Parallèlement au contexte historique, l'histoire s'inspire de tradition insulaire liée à la figure de TenesoyaUne princesse indigène dont la légende reflète l'impact de la conquête sur les destins individuels. L'écho de ces épisodes nourrit une œuvre littéraire qui, tout en puisant dans le passé, interroge le lecteur contemporain sur l'identité et la mémoire.
La légende de Tenesoya et le contexte de la conquête des îles Canaries
L'inspiration de Cardoso est liée à La légende de la princesse TenesoyaNièce de Tenesor Semidán, considéré comme le dernier roi indigène de Gran Canaria, elle aurait été enlevée, selon la tradition, et emmenée au service de Doña Inés Peraza, épouse du conquérant Diego de Herrera, illustrant ainsi l'impact direct de la conquête sur les élites indigènes.
Après son conversion au christianismeTenesoya est retournée sur l'île dans le cadre d'un échange de prisonniers, mais elle était profondément transformée : elle se sentait étrangère à ses racines, éloignée des anciennes coutumes, et marquée par sa nouvelle foi et son expérience de la captivité.
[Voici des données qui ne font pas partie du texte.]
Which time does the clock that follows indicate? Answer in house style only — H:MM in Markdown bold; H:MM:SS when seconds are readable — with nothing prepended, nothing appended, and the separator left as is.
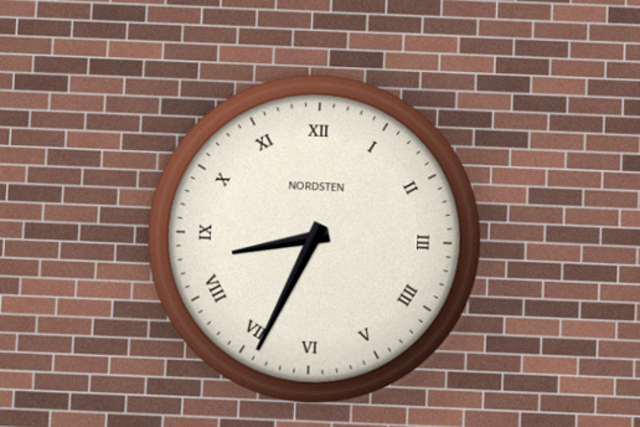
**8:34**
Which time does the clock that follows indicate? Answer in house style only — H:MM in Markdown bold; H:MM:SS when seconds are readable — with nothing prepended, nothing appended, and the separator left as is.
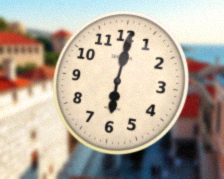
**6:01**
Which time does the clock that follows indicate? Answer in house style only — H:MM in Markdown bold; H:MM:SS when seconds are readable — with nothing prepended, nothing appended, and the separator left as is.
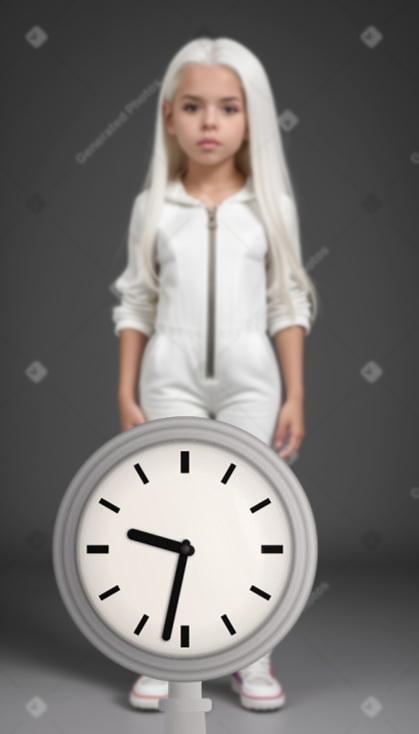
**9:32**
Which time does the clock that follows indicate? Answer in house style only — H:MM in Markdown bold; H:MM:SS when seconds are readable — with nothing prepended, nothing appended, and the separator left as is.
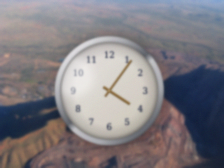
**4:06**
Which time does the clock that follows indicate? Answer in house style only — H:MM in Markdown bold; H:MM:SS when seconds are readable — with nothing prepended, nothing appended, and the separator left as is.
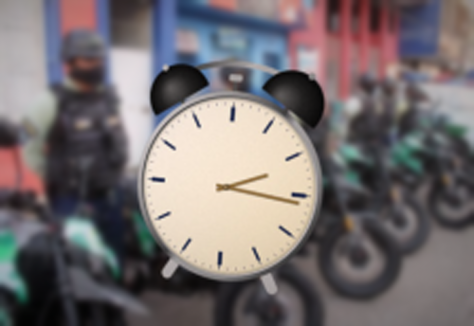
**2:16**
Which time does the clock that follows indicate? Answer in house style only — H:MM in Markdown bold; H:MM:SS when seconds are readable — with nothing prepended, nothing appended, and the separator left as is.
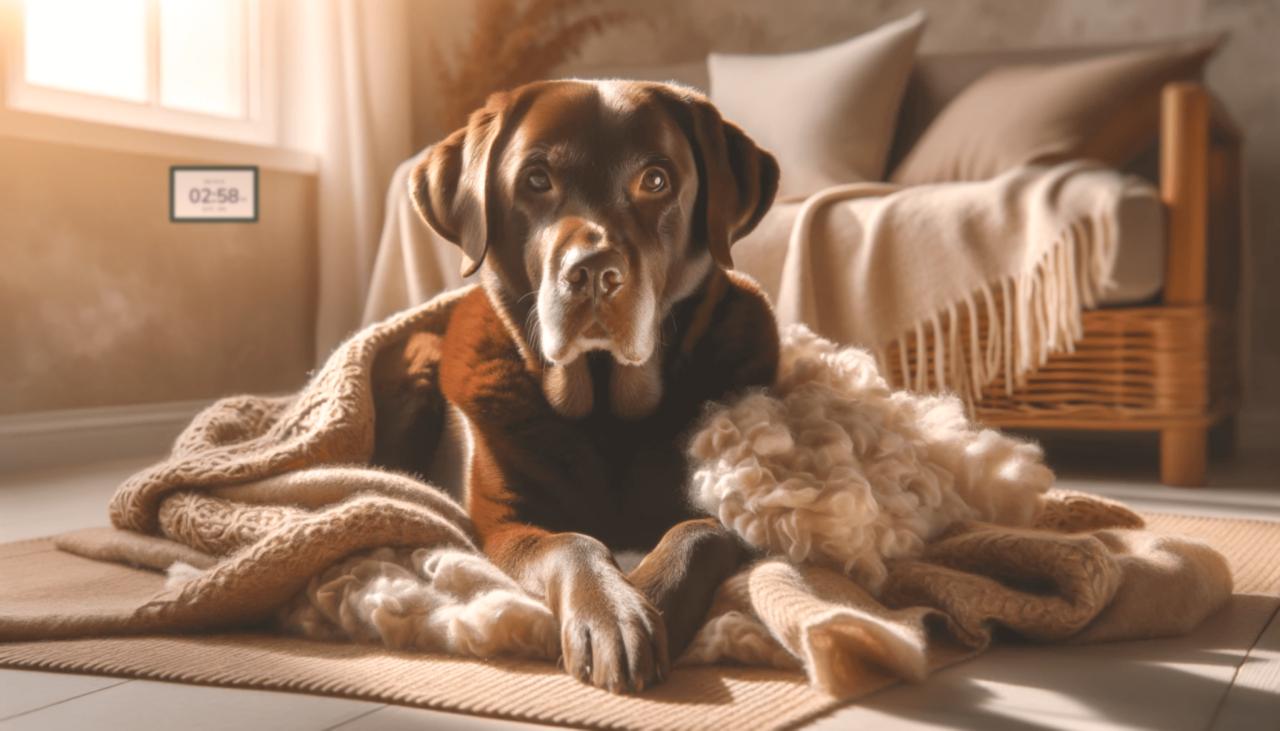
**2:58**
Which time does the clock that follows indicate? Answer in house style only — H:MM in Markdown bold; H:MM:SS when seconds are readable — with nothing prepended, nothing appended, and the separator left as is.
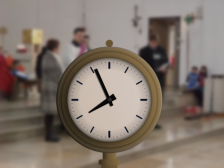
**7:56**
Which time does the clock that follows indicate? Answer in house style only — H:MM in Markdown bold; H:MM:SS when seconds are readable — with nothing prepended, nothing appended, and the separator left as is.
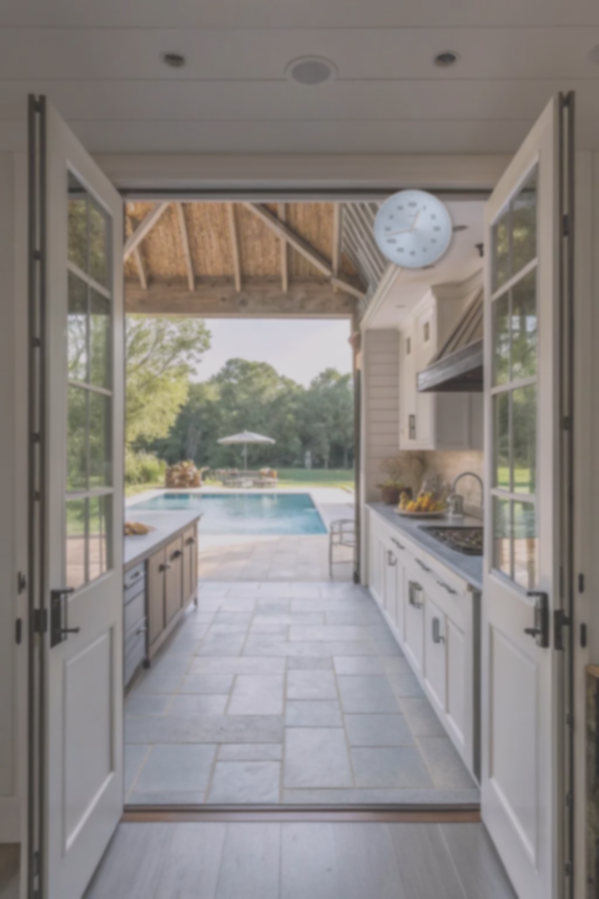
**12:43**
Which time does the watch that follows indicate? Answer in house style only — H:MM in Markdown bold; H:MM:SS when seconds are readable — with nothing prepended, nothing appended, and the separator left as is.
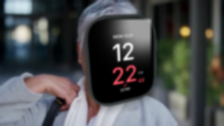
**12:22**
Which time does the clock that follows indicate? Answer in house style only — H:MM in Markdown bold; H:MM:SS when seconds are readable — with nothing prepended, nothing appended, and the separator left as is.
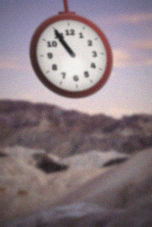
**10:55**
Cette fracture intérieure entre ses origines et la vie qui lui a été imposée est l'un des éléments les plus significatifs de l'univers symbolique du récit.
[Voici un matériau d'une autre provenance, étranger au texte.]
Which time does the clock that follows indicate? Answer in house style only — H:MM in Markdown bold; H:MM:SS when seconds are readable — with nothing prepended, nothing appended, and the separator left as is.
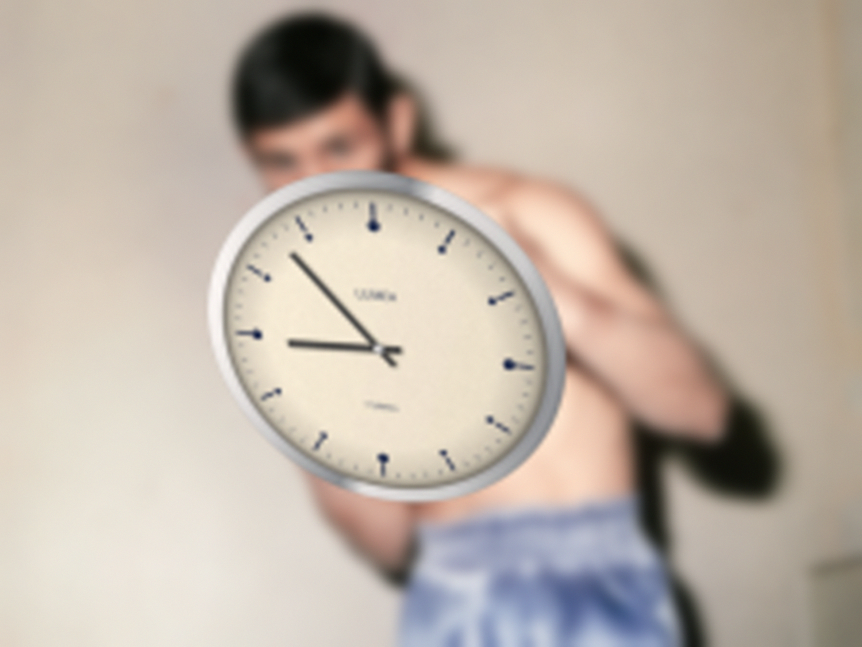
**8:53**
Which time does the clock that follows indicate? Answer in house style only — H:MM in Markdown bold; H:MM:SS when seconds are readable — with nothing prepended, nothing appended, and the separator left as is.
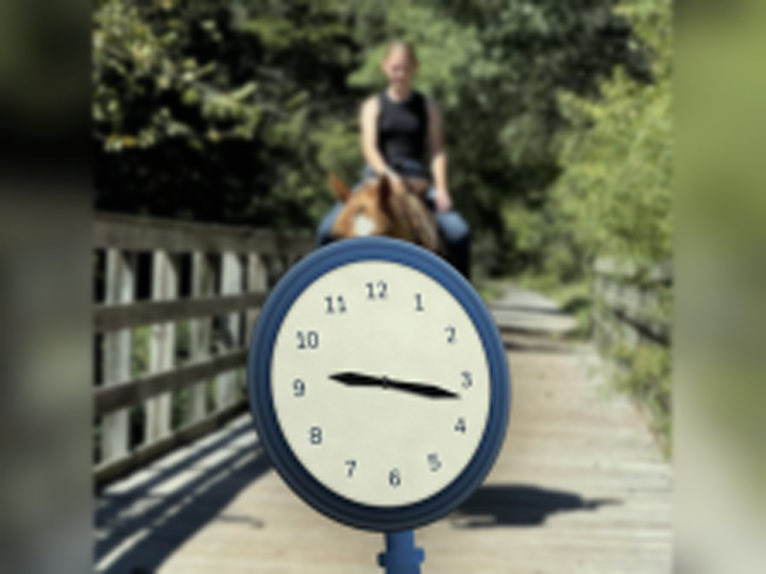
**9:17**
Le texte ne se contente pas de recréer un épisode exotique du passé, mais explore en profondeur… processus de transformation culturelle et personnelle Cela se produit lorsque deux mondes entrent en collision de manière violente. À travers le personnage principal, l'œuvre explore ce qui est perdu, ce qui est préservé et ce qui est réinventé lorsqu'une société est soumise à une pression historique irréversible.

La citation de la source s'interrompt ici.